The most radically precise piece of my pedagogy is so finicky that I apologize when I teach it. It’s not abstract, but 9/10 experienced marks flat-out refuse to pay attention to it. They believe that what they are doing works well enough, and this point need not concern them.
And when I discipline myself to use this technique on girls who I’m having trouble dancing with at a milonga, things improve – and without resorting to tension or force (which I flat-out refuse to do because I’m not going to create bad habits just to get through a tanda).
On one level it’s simple: Aim your force at the right part of her body. On another level it’s –at first– cumbersomely precise:
- As you arrive at the end of each step, aim your base leg’s arc of muscles (from your base leg’s heel to the top of your abdominals) at the rib cage of your partner’s base leg. (=suspension, presence, balance…)
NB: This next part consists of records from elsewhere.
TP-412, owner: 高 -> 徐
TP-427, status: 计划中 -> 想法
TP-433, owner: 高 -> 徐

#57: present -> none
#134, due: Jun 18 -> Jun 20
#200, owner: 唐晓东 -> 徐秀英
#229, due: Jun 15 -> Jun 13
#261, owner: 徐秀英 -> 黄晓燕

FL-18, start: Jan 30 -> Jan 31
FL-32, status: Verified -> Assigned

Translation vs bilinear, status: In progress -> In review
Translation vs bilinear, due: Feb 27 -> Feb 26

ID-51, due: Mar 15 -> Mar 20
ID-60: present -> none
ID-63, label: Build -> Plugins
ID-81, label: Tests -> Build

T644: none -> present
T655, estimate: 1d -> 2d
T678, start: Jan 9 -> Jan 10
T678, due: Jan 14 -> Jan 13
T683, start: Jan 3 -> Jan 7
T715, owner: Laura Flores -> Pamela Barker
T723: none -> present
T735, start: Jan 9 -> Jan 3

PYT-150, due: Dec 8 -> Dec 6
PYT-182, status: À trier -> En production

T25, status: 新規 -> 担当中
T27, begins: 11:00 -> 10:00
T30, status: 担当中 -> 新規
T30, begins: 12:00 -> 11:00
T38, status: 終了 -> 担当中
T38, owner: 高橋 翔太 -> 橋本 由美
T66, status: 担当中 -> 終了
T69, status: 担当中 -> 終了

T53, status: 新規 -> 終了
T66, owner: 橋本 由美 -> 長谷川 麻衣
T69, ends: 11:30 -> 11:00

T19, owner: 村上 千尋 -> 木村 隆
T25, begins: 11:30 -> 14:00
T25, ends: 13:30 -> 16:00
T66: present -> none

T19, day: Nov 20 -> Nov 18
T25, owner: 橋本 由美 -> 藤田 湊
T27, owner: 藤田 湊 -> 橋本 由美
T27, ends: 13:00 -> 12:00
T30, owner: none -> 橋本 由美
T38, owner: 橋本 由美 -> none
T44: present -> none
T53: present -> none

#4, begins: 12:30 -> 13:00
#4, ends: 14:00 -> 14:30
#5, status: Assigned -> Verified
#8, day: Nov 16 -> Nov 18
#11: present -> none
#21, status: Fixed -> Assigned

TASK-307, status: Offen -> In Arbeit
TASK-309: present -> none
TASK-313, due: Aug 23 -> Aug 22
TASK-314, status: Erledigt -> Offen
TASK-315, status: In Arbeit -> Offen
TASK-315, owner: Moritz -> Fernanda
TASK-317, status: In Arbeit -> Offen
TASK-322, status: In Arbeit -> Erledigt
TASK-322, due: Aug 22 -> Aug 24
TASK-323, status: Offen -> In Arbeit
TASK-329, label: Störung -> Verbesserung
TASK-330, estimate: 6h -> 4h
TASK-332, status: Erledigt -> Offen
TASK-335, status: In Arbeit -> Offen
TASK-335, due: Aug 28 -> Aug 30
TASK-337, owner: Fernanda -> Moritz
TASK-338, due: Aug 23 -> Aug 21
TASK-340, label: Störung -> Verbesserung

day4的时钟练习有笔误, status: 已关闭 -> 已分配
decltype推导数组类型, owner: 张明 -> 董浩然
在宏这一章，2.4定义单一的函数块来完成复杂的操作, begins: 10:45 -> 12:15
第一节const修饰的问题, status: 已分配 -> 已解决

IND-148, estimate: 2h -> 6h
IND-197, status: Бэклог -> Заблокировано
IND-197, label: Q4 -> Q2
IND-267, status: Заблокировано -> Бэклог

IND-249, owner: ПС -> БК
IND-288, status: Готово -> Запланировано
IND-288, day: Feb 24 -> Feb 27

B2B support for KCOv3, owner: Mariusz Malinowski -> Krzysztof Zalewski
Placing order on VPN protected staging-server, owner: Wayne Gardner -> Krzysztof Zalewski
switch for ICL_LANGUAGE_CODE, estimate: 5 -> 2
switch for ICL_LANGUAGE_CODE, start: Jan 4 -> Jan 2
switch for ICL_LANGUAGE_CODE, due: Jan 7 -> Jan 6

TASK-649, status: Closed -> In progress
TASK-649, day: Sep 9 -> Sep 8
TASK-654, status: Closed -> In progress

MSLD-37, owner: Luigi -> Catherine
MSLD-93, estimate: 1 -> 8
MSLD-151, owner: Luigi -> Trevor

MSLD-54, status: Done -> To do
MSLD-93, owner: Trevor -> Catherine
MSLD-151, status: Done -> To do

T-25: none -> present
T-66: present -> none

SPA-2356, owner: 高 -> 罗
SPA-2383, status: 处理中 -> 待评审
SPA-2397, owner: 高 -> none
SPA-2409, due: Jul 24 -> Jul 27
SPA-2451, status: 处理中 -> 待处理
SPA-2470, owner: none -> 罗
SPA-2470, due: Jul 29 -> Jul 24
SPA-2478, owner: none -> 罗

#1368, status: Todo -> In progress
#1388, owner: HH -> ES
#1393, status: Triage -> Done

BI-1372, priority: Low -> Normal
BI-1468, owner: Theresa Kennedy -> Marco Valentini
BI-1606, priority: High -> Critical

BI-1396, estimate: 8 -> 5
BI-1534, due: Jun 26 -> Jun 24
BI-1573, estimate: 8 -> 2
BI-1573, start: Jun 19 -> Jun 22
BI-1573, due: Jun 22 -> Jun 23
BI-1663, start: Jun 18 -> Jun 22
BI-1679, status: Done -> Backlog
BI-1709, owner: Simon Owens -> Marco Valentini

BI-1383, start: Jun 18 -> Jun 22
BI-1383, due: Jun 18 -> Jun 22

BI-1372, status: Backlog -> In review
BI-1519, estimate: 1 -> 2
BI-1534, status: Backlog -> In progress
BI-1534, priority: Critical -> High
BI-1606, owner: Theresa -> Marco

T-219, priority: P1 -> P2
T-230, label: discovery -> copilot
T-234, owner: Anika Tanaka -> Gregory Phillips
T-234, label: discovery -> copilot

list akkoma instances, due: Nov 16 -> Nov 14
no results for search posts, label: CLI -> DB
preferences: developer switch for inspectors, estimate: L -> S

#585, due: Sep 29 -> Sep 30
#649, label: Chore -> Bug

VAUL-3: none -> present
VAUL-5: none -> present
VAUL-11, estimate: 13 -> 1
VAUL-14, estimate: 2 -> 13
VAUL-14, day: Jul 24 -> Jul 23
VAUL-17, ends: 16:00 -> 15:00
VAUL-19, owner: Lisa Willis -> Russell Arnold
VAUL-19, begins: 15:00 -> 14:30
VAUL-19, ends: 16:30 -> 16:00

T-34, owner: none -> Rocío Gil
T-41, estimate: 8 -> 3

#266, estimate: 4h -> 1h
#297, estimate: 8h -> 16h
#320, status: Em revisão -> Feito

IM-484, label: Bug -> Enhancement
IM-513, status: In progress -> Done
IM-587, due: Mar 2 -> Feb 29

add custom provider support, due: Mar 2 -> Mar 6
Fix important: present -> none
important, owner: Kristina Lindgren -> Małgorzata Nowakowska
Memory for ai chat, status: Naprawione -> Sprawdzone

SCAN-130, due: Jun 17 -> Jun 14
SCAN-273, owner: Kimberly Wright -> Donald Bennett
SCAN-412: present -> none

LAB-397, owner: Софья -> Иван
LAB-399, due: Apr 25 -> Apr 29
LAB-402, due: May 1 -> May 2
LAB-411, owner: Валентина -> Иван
- Then, to mark the next projection, shift that arc to point at the top of the free leg’s psoas muscle (I use the bottom of the corresponding ribcage as a focus point for the top of the psoas) and then use your arc of muscles (not your hands!) to pull or push on the top of her psoas muscle. (She’ll feel your pull and its vector through her points of connection to you – hands, heart…
The first time you try this method you’ll be overwhelmed by trying to figure out which ribcage to look at. After a bit of practice it makes so much sense that it feels like driving a familiar car. When you focus your muscle on the right part of her body, she feels it so easily.
The revel’s work in this relation is to hold her base’s arc of muscles strong and pointed at the mark’s center and to be sure to give him her free leg, projecting it softly with the psoas muscle in the direction he shows.